* **Assigned task**: In the article on Changi Airport's cargo below, write out the passage starting at "October 1, 2014" and ending at "told Payload Asia.", word for word.

* **Source passage**:
Changi innovates with partners in evolving market
With a still uncertain outlook for the global airfreight sector which has seen Changi Airport’s cargo throughput grow only marginally this year over the same period last year, the air hub remains committed to supporting its airline partners as it pursues new growth opportunities. Michael Mackey reports.
October 1, 2014
But despite the relatively flat growth the Changi Airport Group (CAG) is “cautiously optimistic” for the rest of the year about its cargo throughput – a view that chimes well with the confidence returning to the industry. For the first eight months of 2014, Changi’s total cargo throughput registered a growth of just 0.7 per cent over the same period in 2013, to 1.22 million tonnes, James Fong, assistant VP, Cargo and Logistics Development, Changi Airport Group told Payload Asia.
These figures are, dare it be said, low compared to the background growth figures of 4.1 per cent, (global airfreight demand) and 4.9 per cent (Asia Pacific Airlines) for the first six months of this year. But it is not a cause for worry – Changi is, despite rising competition, still one of the biggest (13th in 2013 behind Frankfurt and ahead of Amsterdam) and among the best.
“The growth is attributed to an increase in import demands, which outweighed the slower exports and transhipment volumes,” said Fong. Not that it is going to rest on its and indeed the industry’s, laurels. Changi simply does not do that.
“We have observed growth in niche cargo segments and markets such as pharmaceuticals and express cargo and these are opportunities where we will continue to develop with our partners,” said Fong without elaboration.

* **Dataset excerpts**:
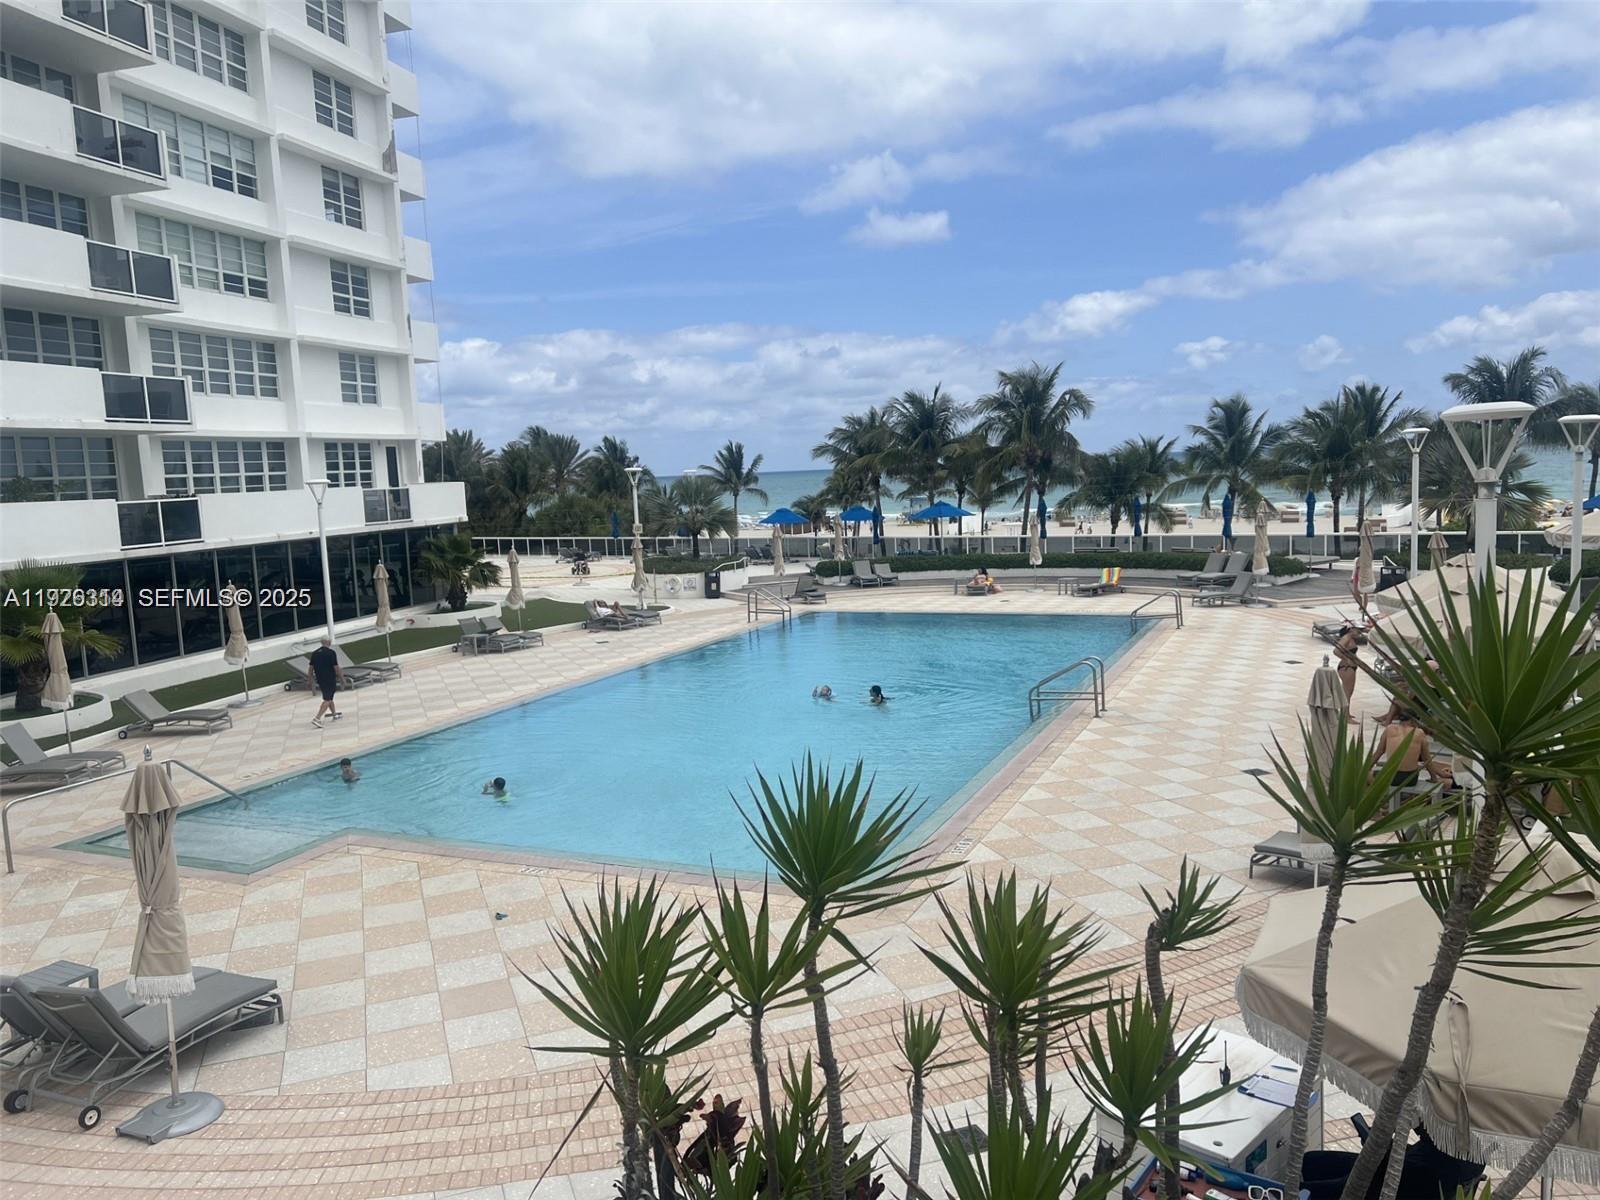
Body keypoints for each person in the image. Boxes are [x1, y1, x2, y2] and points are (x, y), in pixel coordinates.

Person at [307, 637, 343, 728]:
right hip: (329, 678)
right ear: (329, 642)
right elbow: (336, 667)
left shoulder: (315, 653)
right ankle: (317, 718)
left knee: (329, 696)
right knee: (327, 699)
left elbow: (310, 668)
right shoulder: (331, 653)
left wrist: (309, 680)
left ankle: (334, 714)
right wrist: (342, 678)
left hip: (320, 679)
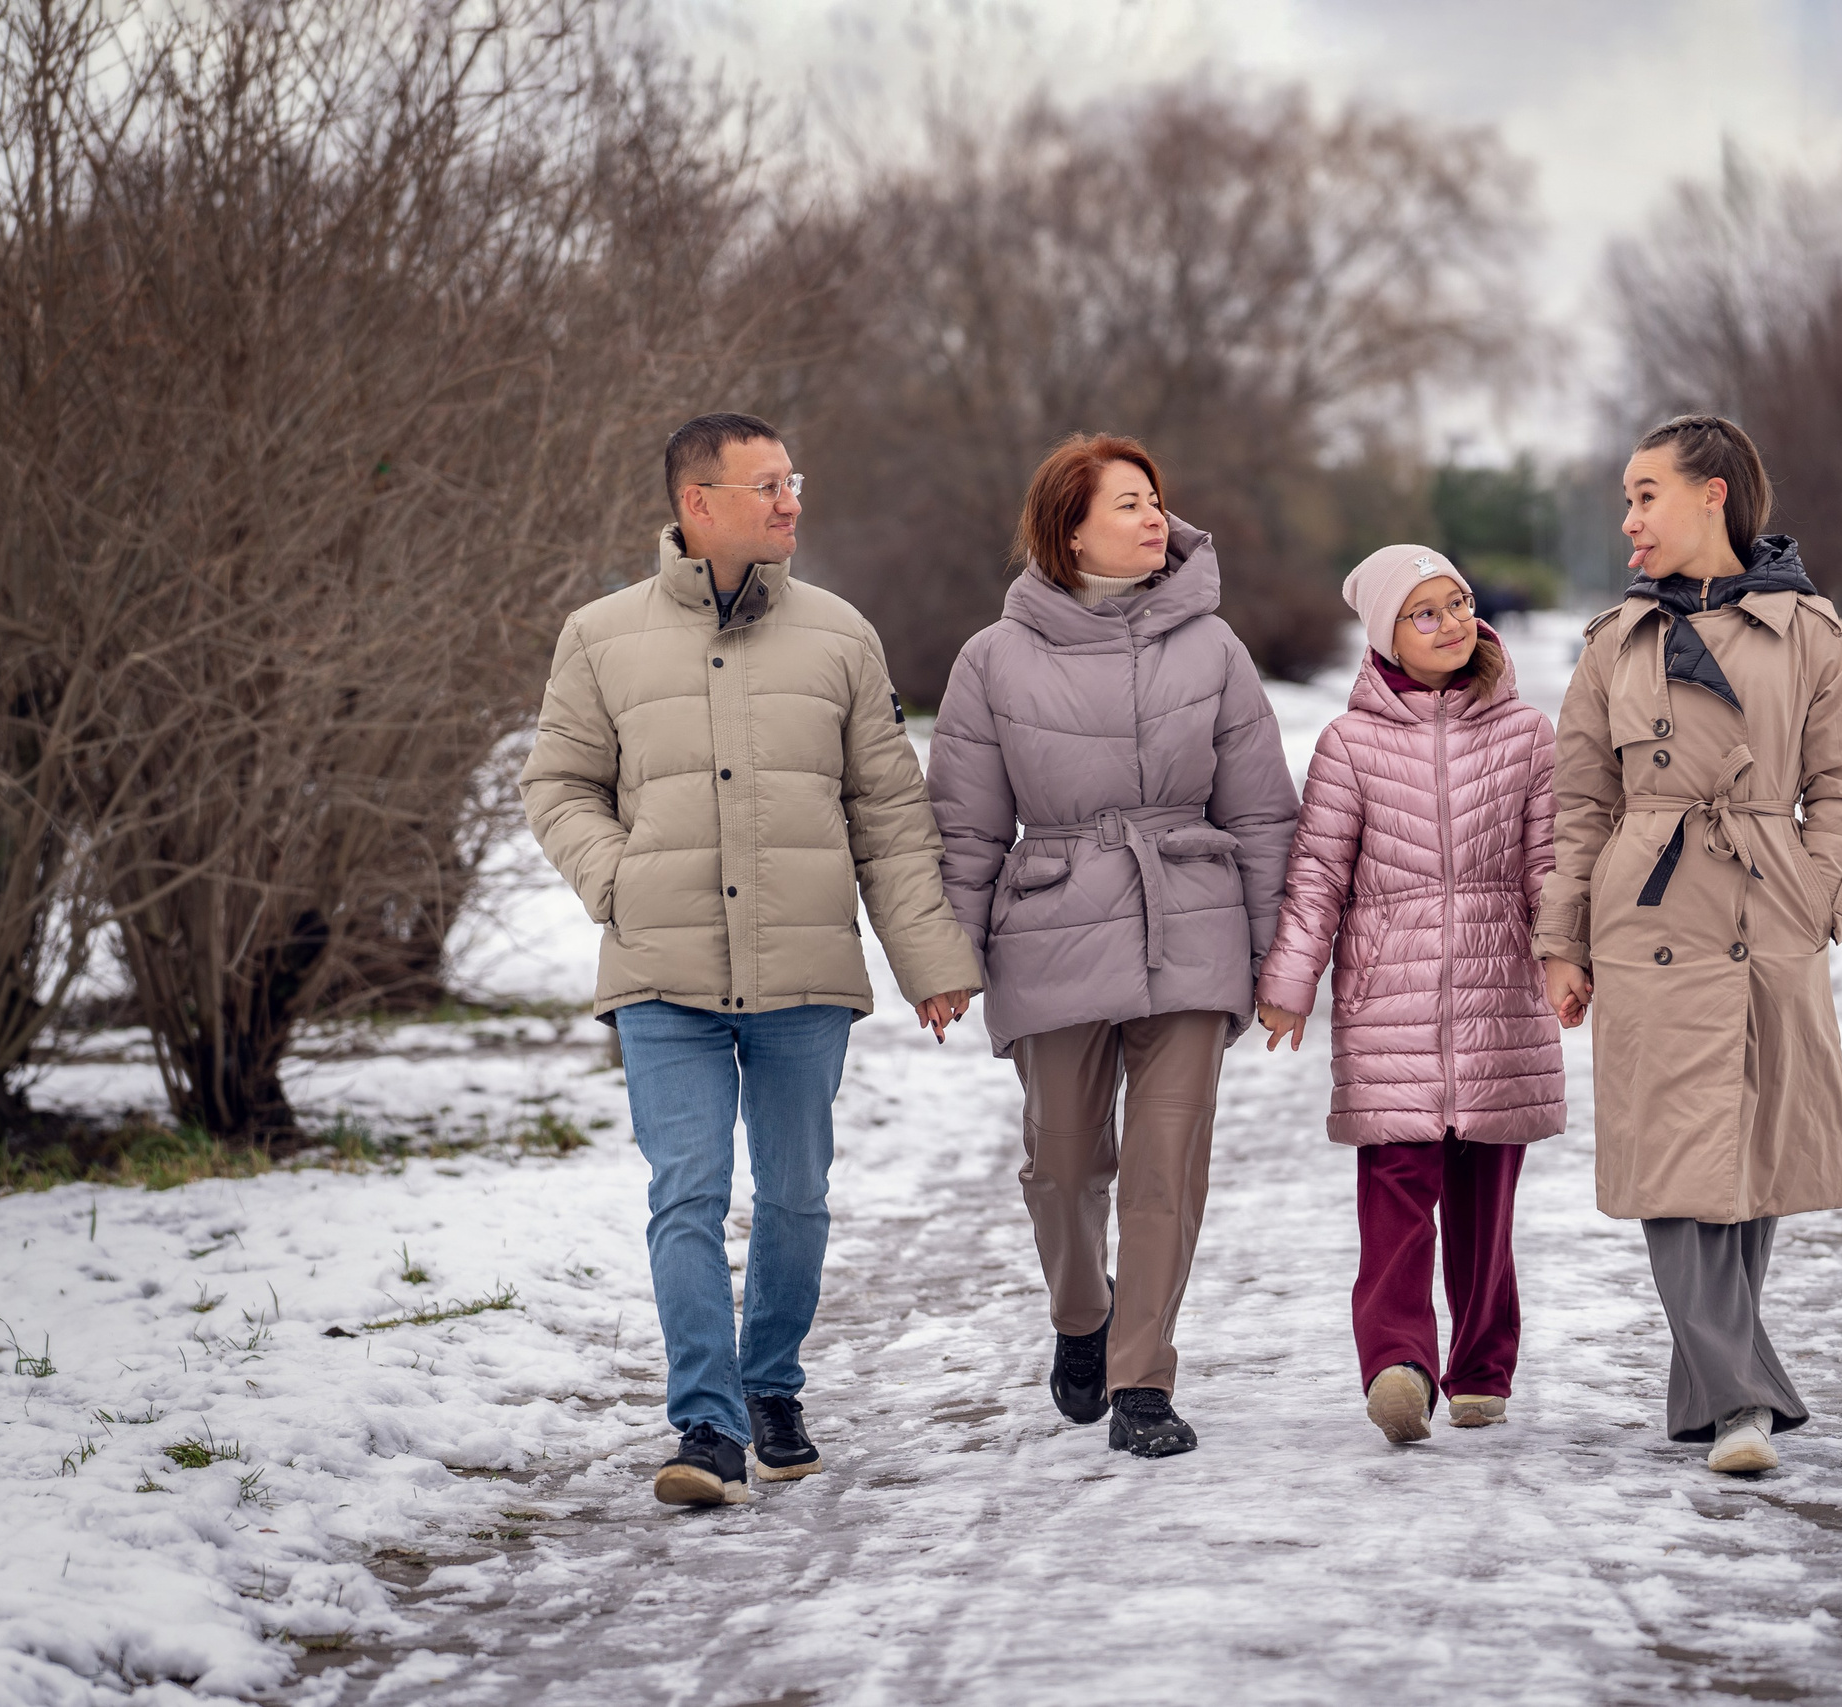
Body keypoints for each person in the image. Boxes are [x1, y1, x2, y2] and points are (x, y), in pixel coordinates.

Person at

* **Task solution**:
October 1, 2014
But despite the relatively flat growth the Changi Airport Group (CAG) is “cautiously optimistic” for the rest of the year about its cargo throughput – a view that chimes well with the confidence returning to the industry. For the first eight months of 2014, Changi’s total cargo throughput registered a growth of just 0.7 per cent over the same period in 2013, to 1.22 million tonnes, James Fong, assistant VP, Cargo and Logistics Development, Changi Airport Group told Payload Asia.